I wondered if velocity was slowing things down so I ran the query in the JCR search test debugger and it was taking around the same time to run.

Does anyone have any thoughts on what I could look at here to improve things (other than remove the autoindexes altogether!). Perhaps I might need to think about not running the autoindexes during preview and only process them during publishing - but I’d ideally like to give users a prompt and accurate preview of the published page as much as possible.

Any thoughts would be most welcome.

Rileyw · October 9, 2012, 9:48am

David,

You should talk with Percussion about the Dynamic Delivery Tier. They demonstrated the product at a recent User Group Summit. It may provide this implementation with a solution.

jitendra · October 9, 2012, 11:23am

We created a reverse slot lookup extension (implementing IPSSlotContentFinder) that queries the database directly. This is orders of magnitude faster than the default way of getting things (granted our reverse slot has 7k + items http://www.vtnews.vt.edu/articles/location/blacksburg-va-res.html), but YMMV (and by orders i mean a whole lot faster…I don’t have the numbers off the top of my head but I think it went from 10+ minutes to 3 minutes to render that page).

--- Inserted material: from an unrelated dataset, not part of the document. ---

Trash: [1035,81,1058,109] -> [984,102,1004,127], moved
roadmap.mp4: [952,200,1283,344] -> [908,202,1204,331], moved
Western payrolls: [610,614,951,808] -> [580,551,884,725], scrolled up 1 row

I have been toying with the idea of doing something similar to the regular auto slot because it currently suffers from a bug where the folder location is not honored in the results (ie if a content item is in multiple folders and you index one of the folders, then the link generated to the item may point to the other folder, not the one you index), but I would rather like to think that this is a product level bug that should be fixed (yes, it has been reported to TS…a year or so ago…). I have not analyzed the performance of auto indexers yet, but clearly a direct sql query would be faster than a jcr one…

Fair warning, Percussion can change the tables on you (which is why jcr queries would be the “official” way to do things) and your sql query may use database specific functions… but as this is a discussion about performance, this is one “non-official” and “unsupported” way to make things faster

Chris_Leger · October 10, 2012, 11:45am

As Riley points out, the work we’re doing around Dynamic Delivery Tier will present another optional approach, but it’s still in beta. When it’s ready, you’ll be able to query a web service dynamically to construct lists, and so forth, from a static page. It will cut the time needed to publish an item or items drastically.

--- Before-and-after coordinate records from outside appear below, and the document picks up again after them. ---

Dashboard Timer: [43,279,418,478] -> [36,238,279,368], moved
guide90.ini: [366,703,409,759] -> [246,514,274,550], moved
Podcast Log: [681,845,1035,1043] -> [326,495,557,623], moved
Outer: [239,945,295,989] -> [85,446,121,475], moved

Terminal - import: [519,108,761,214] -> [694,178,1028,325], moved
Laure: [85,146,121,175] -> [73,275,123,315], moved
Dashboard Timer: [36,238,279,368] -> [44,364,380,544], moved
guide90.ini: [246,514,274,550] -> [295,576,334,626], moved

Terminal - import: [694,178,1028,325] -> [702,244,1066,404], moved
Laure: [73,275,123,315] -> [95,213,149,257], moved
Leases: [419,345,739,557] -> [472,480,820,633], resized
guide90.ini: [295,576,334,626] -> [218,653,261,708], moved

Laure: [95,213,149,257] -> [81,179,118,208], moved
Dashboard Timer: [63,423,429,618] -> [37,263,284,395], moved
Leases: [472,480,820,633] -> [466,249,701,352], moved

As Jit says, going directly to the DB will be faster, but the approach is unsupported, in that we can’t provide any kind of assurance that the schema won’t change on you at some point along the upgrade path. Still…

Other considerations

I assume you’ve compared your result from the timing macros with the time given by the Query Debugger, to isolate the query performance? If there’s a marked difference, the performance could stem in part from the processing going on in your slot iterator.

Doing a data comparison as you are will result in a table scan. You could try adding an index to your date field(s,) but keep in mind that any subsequent changes to your Content Type(s) may result in the loss of those indices.

There are conditions under which the order of criteria in your WHERE clause can have an impact… you could try shuffling them around.

davidrowe · November 1, 2012, 6:35am

Thanks for the comments posted here. I had a good look through our database and by turning on SQL debugging got to see some of the queries that are taking time to run on the database.

From here I’ve created a number of new indexes on tables (and even found some content tables without primary keys!) and have ensured that there’s indexes on some of the columns that we’re using for date checking. Just looking at the execution plan information that SQL Server Management Studio gives you before and after adding the indexes shows that big improvements can be made.

The additional indexes have made a big improvement to the performance of our system and is a great step in the right direction.

Thanks once again (and I like the idea about a custom slot lookup extension).